When you were asking your middle school math teacher “when will we ever need this in real life,” who knew they could’ve answered with “because it will help you with your bathroom stage fright”? According to David Gilbert of the EcoSys Wellness Center, mental math is a solid technique for breaking up the mental block caused by paruresis. He explains:

Ignore the fact you have to urinate. Instead, focus on doing addition or multiplication problems in your head. These must be difficult enough that you really need to concentrate, e.g. 16 x 16. It doesn’t matter whether you get the correct answer. The effort is the trick. While intensely concentrating on something else, your mind forgets to be bashful and, lo and behold, you’re urinating.

Give this trick a try next time you’re out to a restaurant. If you need to pee and calculate your percentage of the check, you can even hit two birds with one stone.

Focus on the wall in front of you

You never know from where you’ll find good advice. Some is passed down from generation to generation. Some is found in unsuspecting places, like a Reddit thread, from people with usernames like u/fitznutzz30:

Here’s the trick: stare at the tiniest imperfection on the wall or tile, or just stare in admiration of how straight that grout line is. That will take the focus off your shyness and let the stream flow.

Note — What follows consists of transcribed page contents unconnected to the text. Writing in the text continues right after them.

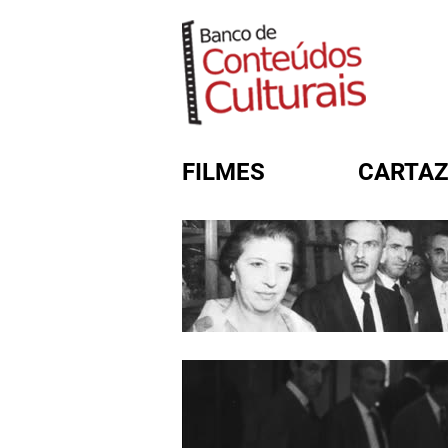
FILMES
CARTAZ
FORMULÁRIO DE BUSC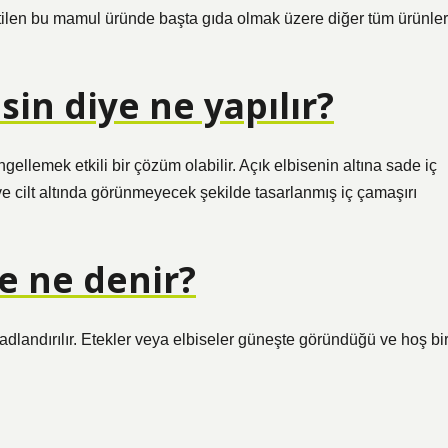
ilen bu mamul üründe başta gıda olmak üzere diğer tüm ürünler
sin diye ne yapılır?
ellemek etkili bir çözüm olabilir. Açık elbisenin altına sade iç
ve cilt altında görünmeyecek şekilde tasarlanmış iç çamaşırı
ye ne denir?
 adlandırılır. Etekler veya elbiseler güneşte göründüğü ve hoş bi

U/gunnerzz1008 backs this up, saying:

This is the method! I stare at the ads on the wall or look at the bubbles in the tile grout.

In conclusion

If these tips don’t help with your paruresis, there are more intense treatments you can pursue. Those with severe cases can turn to a mental health professional for support. Additionally, medications such as anxiety-relieving medications and alpha-adrenergic blockers have been used to treat paruresis as well. It’s important to consult with your doctor before pursuing these treatments.